En fait, Lüpertz ne s’intéresse pas à la narration : il choisit des formes, il crée une atmosphère, et il laisse au visiteur le soin d’imaginer lui-même une histoire. Les formes, il les emprunte parfois à d’autres peintres qui l’on précédé : Puvis de Chavannes, qu’il admire, et dont il utilise beaucoup la barque du Pauvre pêcheur, ou David, à qui il reprend le torse de dos appartenant au Patrocle du musée de Cherbourg. Ces deux éléments se télescopent à plusieurs reprises, comme dans Le Bateau rouge ou La Haute Montagne, deux œuvres de 2013. Les corps sont là pour peupler les paysages que Lüpertz peint d’abord : la première salle de l’exposition montre ainsi cinq petites vues du lac de Siethen, où se mettent en place les blocs de couleur correspondant à l’eau, aux arbres et aux berges, et deux grandes toiles qui superposent au lac deux nus, le titre devenant alors Séduction ou Dante + Béatrice.
Aux côtés de ces silhouettes « arcadiennes », le peintre rapporte parfois quelques objets symboliques déjà présents dans son univers, notamment le casque hitlérien, le crâne tout droit sorti des Vanités, ou le coquillage. Et tout comme, dans sa sculpture, Lüpertz déclare aller à l’encontre de la perfection de l’art grec classique pour revenir à la raideur des formes archaïques, dans sa peinture, on ne trouvera pas le poli, le léché qui le ferait rejoindre les spécialistes germaniques des scènes mythologiques au XIXe siècle, comme Anselm Feuerbach ou Hans von Marées : les coups de pinceaux sont délibérément visibles, avec force coulures, le fonds nu de la toile ou du papier est parfois apparent. Dans les années 1960, l’artiste appelait ses toiles « Dithyrambes », du nom des poèmes faisant l’éloge de Dionysos, et c’est un peu l’ivresse du culte bacchique qu’il prétend retrouver.
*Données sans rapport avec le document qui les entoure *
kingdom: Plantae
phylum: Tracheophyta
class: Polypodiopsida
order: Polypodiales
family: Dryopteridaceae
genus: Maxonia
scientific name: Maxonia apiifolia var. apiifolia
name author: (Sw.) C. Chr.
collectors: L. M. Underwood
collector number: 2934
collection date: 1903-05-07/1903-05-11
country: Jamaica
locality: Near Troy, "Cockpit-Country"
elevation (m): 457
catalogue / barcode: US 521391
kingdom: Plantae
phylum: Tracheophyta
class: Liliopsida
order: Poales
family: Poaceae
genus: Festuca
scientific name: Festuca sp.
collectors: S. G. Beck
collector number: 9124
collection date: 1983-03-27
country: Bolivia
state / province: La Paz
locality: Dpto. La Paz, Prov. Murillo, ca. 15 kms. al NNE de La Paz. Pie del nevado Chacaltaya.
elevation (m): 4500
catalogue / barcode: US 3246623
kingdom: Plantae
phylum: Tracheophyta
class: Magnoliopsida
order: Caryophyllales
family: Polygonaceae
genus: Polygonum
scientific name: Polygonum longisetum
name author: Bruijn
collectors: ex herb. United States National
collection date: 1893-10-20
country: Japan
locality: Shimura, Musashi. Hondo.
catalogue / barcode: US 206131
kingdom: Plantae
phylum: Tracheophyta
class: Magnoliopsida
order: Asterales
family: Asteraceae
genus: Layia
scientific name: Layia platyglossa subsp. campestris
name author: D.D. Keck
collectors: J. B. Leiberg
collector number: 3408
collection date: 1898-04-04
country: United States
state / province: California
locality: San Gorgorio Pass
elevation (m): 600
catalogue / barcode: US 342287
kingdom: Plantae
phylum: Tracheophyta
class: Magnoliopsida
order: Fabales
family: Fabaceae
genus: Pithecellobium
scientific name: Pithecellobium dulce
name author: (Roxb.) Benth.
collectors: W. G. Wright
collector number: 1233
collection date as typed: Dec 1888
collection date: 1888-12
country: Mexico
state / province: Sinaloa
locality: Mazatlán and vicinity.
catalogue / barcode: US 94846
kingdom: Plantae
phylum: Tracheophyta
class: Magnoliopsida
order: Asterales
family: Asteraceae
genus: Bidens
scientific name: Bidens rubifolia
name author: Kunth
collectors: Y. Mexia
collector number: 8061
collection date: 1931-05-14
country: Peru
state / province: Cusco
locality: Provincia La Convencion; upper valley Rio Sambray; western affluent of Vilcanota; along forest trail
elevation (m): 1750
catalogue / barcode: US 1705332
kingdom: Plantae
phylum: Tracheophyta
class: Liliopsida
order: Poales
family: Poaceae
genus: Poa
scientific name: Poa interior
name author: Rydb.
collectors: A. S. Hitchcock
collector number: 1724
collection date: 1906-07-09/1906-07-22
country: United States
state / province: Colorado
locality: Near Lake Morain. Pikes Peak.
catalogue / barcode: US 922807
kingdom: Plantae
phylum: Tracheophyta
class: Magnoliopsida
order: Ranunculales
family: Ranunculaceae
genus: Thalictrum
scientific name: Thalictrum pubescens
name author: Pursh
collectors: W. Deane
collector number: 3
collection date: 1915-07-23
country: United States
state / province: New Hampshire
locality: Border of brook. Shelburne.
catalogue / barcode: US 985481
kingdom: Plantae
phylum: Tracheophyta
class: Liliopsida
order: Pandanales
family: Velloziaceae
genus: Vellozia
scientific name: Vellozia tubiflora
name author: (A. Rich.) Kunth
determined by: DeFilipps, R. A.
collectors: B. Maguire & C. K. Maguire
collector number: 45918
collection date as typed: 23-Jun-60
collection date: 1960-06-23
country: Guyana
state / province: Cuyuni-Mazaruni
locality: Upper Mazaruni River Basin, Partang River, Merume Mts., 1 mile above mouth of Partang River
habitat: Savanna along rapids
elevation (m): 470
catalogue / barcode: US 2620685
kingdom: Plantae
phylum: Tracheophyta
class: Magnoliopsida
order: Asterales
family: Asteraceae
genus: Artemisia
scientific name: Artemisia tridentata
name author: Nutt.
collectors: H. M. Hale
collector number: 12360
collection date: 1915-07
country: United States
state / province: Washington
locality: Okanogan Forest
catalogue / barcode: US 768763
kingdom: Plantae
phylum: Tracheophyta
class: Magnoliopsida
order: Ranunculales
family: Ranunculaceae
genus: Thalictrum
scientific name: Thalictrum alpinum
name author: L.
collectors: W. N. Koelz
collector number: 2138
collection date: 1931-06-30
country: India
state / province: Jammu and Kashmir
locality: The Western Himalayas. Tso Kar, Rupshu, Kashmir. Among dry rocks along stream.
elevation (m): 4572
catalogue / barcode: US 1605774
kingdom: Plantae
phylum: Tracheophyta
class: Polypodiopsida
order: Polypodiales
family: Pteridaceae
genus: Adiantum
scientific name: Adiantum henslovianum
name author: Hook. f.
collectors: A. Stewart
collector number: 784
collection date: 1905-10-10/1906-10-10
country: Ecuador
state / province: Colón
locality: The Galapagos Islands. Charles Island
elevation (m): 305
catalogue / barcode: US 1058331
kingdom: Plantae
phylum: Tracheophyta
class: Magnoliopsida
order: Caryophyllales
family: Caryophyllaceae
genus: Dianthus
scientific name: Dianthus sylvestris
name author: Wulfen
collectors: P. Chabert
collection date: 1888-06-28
Outre les sculptures et les peintures, le musée des Beaux-arts d’Orléans propose aussi, dans ses cabinets d’arts graphiques, une sélection de dessins de Markus Lüpertz permettent de poursuivre l’exploration de l’univers créatif de l’artiste, qu’il s’agisse de dessins préparatoires à des œuvres en deux ou trois dimensions, ou de pastels témoignant des différentes étapes de la réalisation d’une statue monumentale comme son Hercule de dix-huit mètres de haut. De quoi aider le spectateur à déchiffrer ces énigmes que Markus Lüpertz affirme proposer, chacun ayant la liberté – ou l’obligation – d’interpréter l’œuvre pour lui donner le sens qui lui convient.